Le concile Vatican II le disait à sa manière : « Le dessein de salut
enveloppe également ceux qui reconnaissent le Créateur, en tout premier lieu
les musulmans qui professent avoir la foi d’Abraham et adorent avec nous le
Dieu unique, miséricordieux, futur juge des hommes au dernier jour »
(Lumen
Gentium 16).
5 – Où situer la différence entre foi musulmane et
foi chrétienne ?
En Islam comme en Christianisme, une profession de foi explicite caractérise
la différence islamo-chrétienne. Dans un cas comme dans l’autre, cette
profession de foi a la même structure littéraire, que l’analyse rhétorique
désigne sous le terme de symétrie complémentaire.
1 – La shahâda :
Cette profession de foi est la condition sine qua non pour être musulman.
Elle est formulée ainsi :
Je témoigne qu’il n’y a pas de divinité sinon Dieu
Et je témoigne que Mohammed est l’envoyé de Dieu.
Selon cet énoncé, le musulman se définit comme témoin de l’unicité divine
absolue. Mohammed n’est que le transmetteur du message coranique considéré
comme la parole même de Dieu.
2 – L’évangile de Jean 17,3 :
Cet évangile contient un verset qui exprime la foi chrétienne, formulé, lui
aussi, en terme de symétrie complémentaire :
La vie éternelle, c’est de te connaître, toi, le seul vrai Dieu
Et de connaître celui que tu as envoyé, Jésus-Christ.
Selon cet énoncé, le chrétien entre dans la connaissance de Dieu qui est vie
éternelle dès ici-bas, grâce au Christ. Dans son discours à Casablanca, le
pape Jean-Paul II explicite ainsi cet énoncé : « La loyauté exige aussi
que nous reconnaissions et respections nos différences. La plus fondamentale
est évidemment le regard que nous portons sur la personne et l’œuvre de
Jésus de Nazareth. Vous savez que, pour les chrétiens, ce Jésus les fait
entrer dans une connaissance intime du mystère de Dieu et dans une communion
filiale à ses dons, si bien qu’ils le reconnaissent et le proclament
Seigneur et Sauveur ». On peut en
conclure que la différence entre foi musulmane et foi chrétienne concerne le
statut accordé à l’ Envoyé de Dieu. Un Imam l’exprime en ces termes : «
Pour nous, musulmans, la naissance de Jésus est un événement très important
qui est souligné à plusieurs reprises dans le Coran. Nous avons un grand
respect pour Jésus, mais nous ne célébrons pas sa naissance, de la même
manière que nous ne célébrons pas celle de Mahomet. Pour nous, Jésus et
Mahomet ont le même statut, ce sont deux grands prophètes qui ont révélé la
parole d’Allah ». Nous touchons ici à ce qui fait la singularité de la
foi musulmane et de la foi chrétienne. En islam, pourrait-on dire, c’est le
Message divin qui compte, et non pas le messager ; par contre,
en christianisme, le message divin est identique au
Messager.
::::::::::
◆ Travail à faire ◆
#1 D'après le texte sur la foi musulmane et la foi chrétienne, quelle est la condition sine qua non pour être musulman ?
#2 Traduisez en anglais la phrase suivante du texte sur la foi musulmane et la foi chrétienne : « Nous touchons ici à ce qui fait la singularité de la foi musulmane et de la foi chrétienne. »
#3 Résumez en deux phrases le texte sur la foi musulmane et la foi chrétienne.
Veuillez vous appuyer uniquement sur le texte pour répondre.
::::::::::
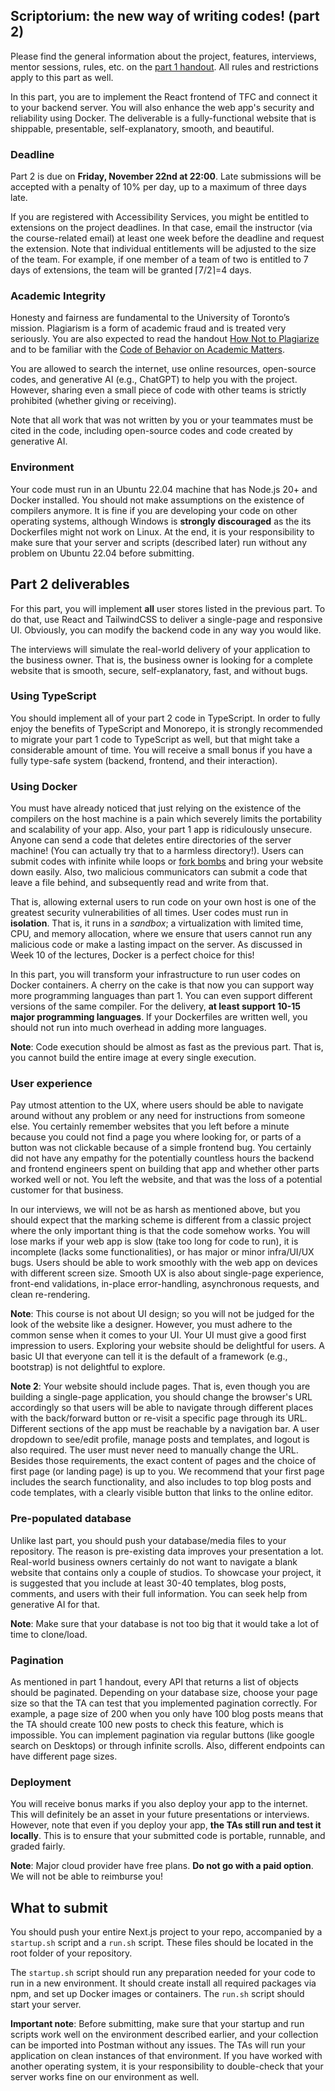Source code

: ## Scriptorium: the new way of writing codes! (part 2)

Please find the general information about the project, features, interviews, mentor sessions, rules, etc. on the [part 1 handout](./?source=pp1). All rules and restrictions apply to this part as well.

In this part, you are to implement the React frontend of TFC and connect it to your backend server. You will also enhance the web app's security and reliability using Docker. The deliverable is a fully-functional website that is shippable, presentable, self-explanatory, smooth, and beautiful.

### Deadline

Part 2 is due on **Friday, November 22nd at 22:00**. Late submissions will be accepted with a penalty of 10% per day, up to a maximum of three days late.

If you are registered with Accessibility Services, you might be entitled to extensions on the project deadlines. In that case, email the instructor (via the course-related email) at least one week before the deadline and request the extension. Note that individual entitlements will be adjusted to the size of the team. For example, if one member of a team of two is entitled to 7 days of extensions, the team will be granted ⌈7/2⌉=4 days.

### Academic Integrity

Honesty and fairness are fundamental to the University of Toronto’s mission. Plagiarism is a form of academic fraud and is treated very seriously. You are also expected to read the handout [How Not to Plagiarize](http://www.writing.utoronto.ca/advice/using-sources/how-not-to-plagiarize) and to be familiar with the [Code of Behavior on Academic Matters](https://governingcouncil.utoronto.ca/secretariat/policies/code-behaviour-academic-matters-july-1-2019).

You are allowed to search the internet, use online resources, open-source codes, and generative AI (e.g., ChatGPT) to help you with the project. However, sharing even a small piece of code with other teams is strictly prohibited (whether giving or receiving).

Note that all work that was not written by you or your teammates must be cited in the code, including open-source codes and code created by generative AI.

### Environment

Your code must run in an Ubuntu 22.04 machine that has Node.js 20+ and Docker installed. You should not make assumptions on the existence of compilers anymore. It is fine if you are developing your code on other operating systems, although Windows is **strongly discouraged** as the its Dockerfiles might not work on Linux. At the end, it is your responsibility to make sure that your server and scripts (described later) run without any problem on Ubuntu 22.04 before submitting.

## Part 2 deliverables

For this part, you will implement **all** user stores listed in the previous part. To do that, use React and TailwindCSS to deliver a single-page and responsive UI. Obviously, you can modify the backend code in any way you would like.

The interviews will simulate the real-world delivery of your application to the business owner. That is, the business owner is looking for a complete website that is smooth, secure, self-explanatory, fast, and without bugs.

### Using TypeScript

You should implement all of your part 2 code in TypeScript. In order to fully enjoy the benefits of TypeScript and Monorepo, it is strongly recommended to migrate your part 1 code to TypeScript as well, but that might take a considerable amount of time. You will receive a small bonus if you have a fully type-safe system (backend, frontend, and their interaction).

### Using Docker

You must have already noticed that just relying on the existence of the compilers on the host machine is a pain which severely limits the portability and scalability of your app. Also, your part 1 app is ridiculously unsecure. Anyone can send a code that deletes entire directories of the server machine! (You can actually try that to a harmless directory!). Users can submit codes with infinite while loops or [fork bombs](https://en.wikipedia.org/wiki/Fork_bomb) and bring your website down easily. Also, two malicious communicators can submit a code that leave a file behind, and subsequently read and write from that.

That is, allowing external users to run code on your own host is one of the greatest security vulnerabilities of all times. User codes must run in **isolation**. That is, it runs in a _sandbox_; a virtualization with limited time, CPU, and memory allocation, where we ensure that users cannot run any malicious code or make a lasting impact on the server. As discussed in Week 10 of the lectures, Docker is a perfect choice for this!

In this part, you will transform your infrastructure to run user codes on Docker containers. A cherry on the cake is that now you can support way more programming languages than part 1. You can even support different versions of the same compiler. For the delivery, **at least support 10-15 major programming languages**. If your Dockerfiles are written well, you should not run into much overhead in adding more languages.

**Note**: Code execution should be almost as fast as the previous part. That is, you cannot build the entire image at every single execution.

### User experience

Pay utmost attention to the UX, where users should be able to navigate around without any problem or any need for instructions from someone else. You certainly remember websites that you left before a minute because you could not find a page you where looking for, or parts of a button was not clickable because of a simple frontend bug. You certainly did not have any empathy for the potentially countless hours the backend and frontend engineers spent on building that app and whether other parts worked well or not. You left the website, and that was the loss of a potential customer for that business.

In our interviews, we will not be as harsh as mentioned above, but you should expect that the marking scheme is different from a classic project where the only important thing is that the code somehow works. You will lose marks if your web app is slow (take too long for code to run), it is incomplete (lacks some functionalities), or has major or minor infra/UI/UX bugs. Users should be able to work smoothly with the web app on devices with different screen size. Smooth UX is also about single-page experience, front-end validations, in-place error-handling, asynchronous requests, and clean re-rendering.

**Note**: This course is not about UI design; so you will not be judged for the look of the website like a designer. However, you must adhere to the common sense when it comes to your UI. Your UI must give a good first impression to users. Exploring your website should be delightful for users. A basic UI that everyone can tell it is the default of a framework (e.g., bootstrap) is not delightful to explore.

**Note 2**: Your website should include pages. That is, even though you are building a single-page application, you should change the browser's URL accordingly so that users will be able to navigate through different places with the back/forward button or re-visit a specific page through its URL. Different sections of the app must be reachable by a navigation bar. A user dropdown to see/edit profile, manage posts and templates, and logout is also required. The user must never need to manually change the URL. Besides those requirements, the exact content of pages and the choice of first page (or landing page) is up to you. We recommend that your first page includes the search functionality, and also includes to top blog posts and code templates, with a clearly visible button that links to the online editor.

### Pre-populated database

Unlike last part, you should push your database/media files to your repository. The reason is pre-existing data improves your presentation a lot. Real-world business owners certainly do not want to navigate a blank website that contains only a couple of studios. To showcase your project, it is suggested that you include at least 30-40 templates, blog posts, comments, and users with their full information. You can seek help from generative AI for that.

**Note**: Make sure that your database is not too big that it would take a lot of time to clone/load.

### Pagination

As mentioned in part 1 handout, every API that returns a list of objects should be paginated. Depending on your database size, choose your page size so that the TA can test that you implemented pagination correctly. For example, a page size of 200 when you only have 100 blog posts means that the TA should create 100 new posts to check this feature, which is impossible. You can implement pagination via regular buttons (like google search on Desktops) or through infinite scrolls. Also, different endpoints can have different page sizes.

### Deployment

You will receive bonus marks if you also deploy your app to the internet. This will definitely be an asset in your future presentations or interviews. However, note that even if you deploy your app, **the TAs still run and test it locally**. This is to ensure that your submitted code is portable, runnable, and graded fairly.

**Note**: Major cloud provider have free plans. **Do not go with a paid option**. We will not be able to reimburse you!

## What to submit

You should push your entire Next.js project to your repo, accompanied by a `startup.sh` script and a `run.sh` script. These files should be located in the root folder of your repository.

The `startup.sh` script should run any preparation needed for your code to run in a new environment. It should create install all required packages via npm, and set up Docker images or containers. The `run.sh` script should start your server.

**Important note**: Before submitting, make sure that your startup and run scripts work well on the environment described earlier, and your collection can be imported into Postman without any issues. The TAs will run your application on clean instances of that environment. If you have worked with another operating system, it is your responsibility to double-check that your server works fine on our environment as well.
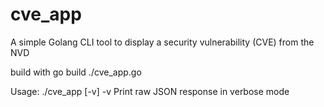 # cve_app
A simple Golang CLI tool to display a security vulnerability (CVE) from the NVD

build with 
go build ./cve_app.go

Usage: ./cve_app <CVE-ID> [-v]
  -v	Print raw JSON response in verbose mode
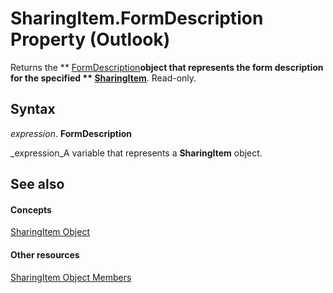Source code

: 
# SharingItem.FormDescription Property (Outlook)

Returns the  ** [FormDescription](c88f92c4-4cac-84b3-6118-1150d42d7cff.md)**object that represents the form description for the specified  ** [SharingItem](63dd3451-44f3-7cc4-c6e2-7dad5835a7d2.md)**. Read-only.


## Syntax

 _expression_. **FormDescription**

 _expression_A variable that represents a  **SharingItem** object.


## See also


#### Concepts


 [SharingItem Object](63dd3451-44f3-7cc4-c6e2-7dad5835a7d2.md)
#### Other resources


 [SharingItem Object Members](719ad60e-2242-2c54-778f-006b61690389.md)
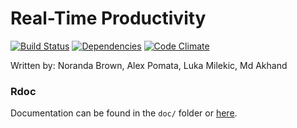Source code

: # Real-Time Productivity

[![Build Status](https://secure.travis-ci.org/236b-RTP/RTP.png)](http://travis-ci.org/236b-RTP/RTP)
[![Dependencies](https://gemnasium.com/236b-RTP/RTP.png)](https://gemnasium.com/236b-RTP/RTP)
[![Code Climate](https://codeclimate.com/github/236b-RTP/RTP.png)](https://codeclimate.com/github/236b-RTP/RTP)

Written by: Noranda Brown, Alex Pomata, Luka Milekic, Md Akhand

### Rdoc
Documentation can be found in the `doc/` folder or [here](http://236b-RTP.github.io/RTP).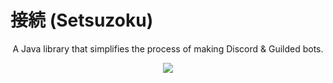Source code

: # 接続 (Setsuzoku)

<p align="center">
	A Java library that simplifies the process of making Discord & Guilded bots.
</p>


<p align="center">
	<a href="./LICENSE.md"><img src="https://img.shields.io/badge/license-MIT-blue.svg"></a>
</p>

<br />

 
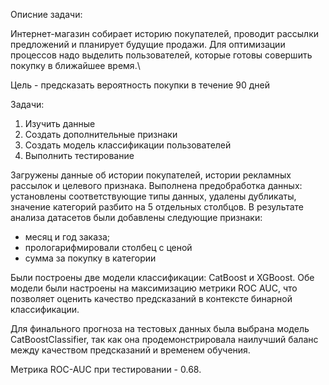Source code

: Описние задачи: 

Интернет-магазин собирает историю покупателей, проводит рассылки предложений и планирует будущие продажи. Для оптимизации процессов надо выделить пользователей, которые готовы совершить покупку в ближайшее время.\

Цель - предсказать вероятность покупки в течение 90 дней

Задачи:

1. Изучить данные
2. Создать дополнительные признаки
3. Создать модель классификации пользователей
4. Выполнить тестирование
   
Загружены данные об истории покупателей, истории рекламных рассылок и целевого признака. Выполнена предобработка данных: установлены соответствующие типы данных, удалены дубликаты, значение категорий разбито на 5 отдельных столбцов. В результате анализа датасетов были добавлены следующие признаки:

- месяц и год заказа;
- прологарифмировали столбец с ценой
- сумма за покупку в категории
  
Были построены две модели классификации: CatBoost и XGBoost. Обе модели были настроены на максимизацию метрики ROC AUC, что позволяет оценить качество предсказаний в контексте бинарной классификации.

Для финального прогноза на тестовых данных была выбрана модель CatBoostClassifier, так как она продемонстрировала наилучший баланс между качеством предсказаний и временем обучения. 

Метрика ROC-AUC при тестировании - 0.68.

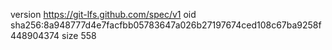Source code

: version https://git-lfs.github.com/spec/v1
oid sha256:8a948777d4e7facfbb05783647a026b27197674ced108c67ba9258f448904374
size 558
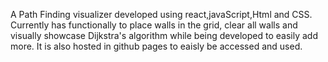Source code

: A Path Finding visualizer developed using react,javaScript,Html and CSS. 
Currently has functionally to place walls in the grid, clear all walls and visually showcase Dijkstra's algorithm while being developed to easily add more.
It is also hosted in github pages to eaisly be accessed and used.
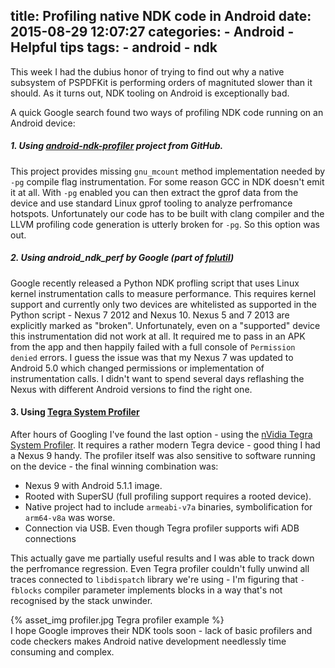 title: Profiling native NDK code in Android
date: 2015-08-29 12:07:27
categories:
    - Android
    - Helpful tips
tags:
    - android
    - ndk
---
This week I had the dubius honor of trying to find out why a native subsystem of PSPDFKit is performing orders of magnituted slower than it should. As it turns out, NDK tooling on Android is exceptionally bad.

A quick Google search found two ways of profiling NDK code running on an Android device:

##### 1. Using [android-ndk-profiler](https://github.com/richq/android-ndk-profiler) project from GitHub. 
This project provides missing `gnu_mcount` method implementation needed by `-pg` compile flag instrumentation. For some reason GCC in NDK doesn't emit it at all. With `-pg` enabled you can then extract the gprof data from the device and use standard Linux gprof tooling to analyze perfromance hotspots. 
Unfortunately our code has to be built with clang compiler and the LLVM profiling code generation is utterly broken for `-pg`. So this option was out.

##### 2. Using android_ndk_perf by Google (part of [fplutil](https://google.github.io/fplutil/android_ndk_perf.html))
Google recently released a Python NDK profling script that uses Linux kernel instrumentation calls to measure performance. This requires kernel support and currently only two devices are whitelisted as supported in the Python script - Nexus 7 2012 and Nexus 10. Nexus 5 and 7 2013 are explicitly marked as "broken". Unfortunately, even on a "supported" device this instrumentation did not work at all. It required me to pass in an APK from the app and then happily failed with a full console of `Permission denied` errors. I guess the issue was that my Nexus 7 was updated to Android 5.0 which changed permissions or implementation of instrumentation calls. I didn't want to spend several days reflashing the Nexus with different Android versions to find the right one.

#### 3. Using [Tegra System Profiler](https://developer.nvidia.com/tegra-system-profiler)

After hours of Googling I've found the last option - using the [nVidia Tegra System Profiler](https://developer.nvidia.com/tegra-system-profiler). It requires a rather modern Tegra device - good thing I had a Nexus 9 handy. The profiler itself was also sensitive to software running on the device - the final winning combination was:

* Nexus 9 with Android 5.1.1 image.
* Rooted with SuperSU (full profiling support requires a rooted device).
* Native project had to include `armeabi-v7a` binaries, symbolification for `arm64-v8a` was worse.
* Connection via USB. Even though Tegra profiler supports wifi ADB connections

This actually gave me partially useful results and I was able to track down the perfromance regression. Even Tegra profiler couldn't fully unwind all traces connected to `libdispatch` library we're using - I'm figuring that `-fblocks` compiler parameter implements blocks in a way that's not recognised by the stack unwinder.

{% asset_img profiler.jpg Tegra profiler example %}
<br />
I hope Google improves their NDK tools soon - lack of basic profilers and code checkers makes Android native development needlessly time consuming and complex.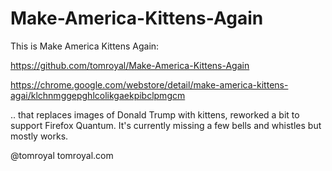 # Make-America-Kittens-Again

This is Make America Kittens Again:

https://github.com/tomroyal/Make-America-Kittens-Again

https://chrome.google.com/webstore/detail/make-america-kittens-agai/klchnmggepghlcolikgaekpibclpmgcm

.. that replaces images of Donald Trump with kittens, reworked a bit to support Firefox Quantum. It's currently missing a few bells and whistles but mostly works.

@tomroyal
tomroyal.com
::::::::::
◆ Réponses ci-dessous ◆
#1 La shahâda, la profession de foi musulmane.

#2 Here we touch on what makes the Muslim faith and the Christian faith distinctive.

#3 L'islam et le christianisme possèdent chacun une profession de foi explicite, la shahâda et le verset de l'évangile de Jean 17,3, dont la structure relève de la symétrie complémentaire. Leur différence concerne le statut accordé à l'Envoyé de Dieu : en islam compte le message divin et non le messager, tandis qu'en christianisme le message divin est identique au Messager.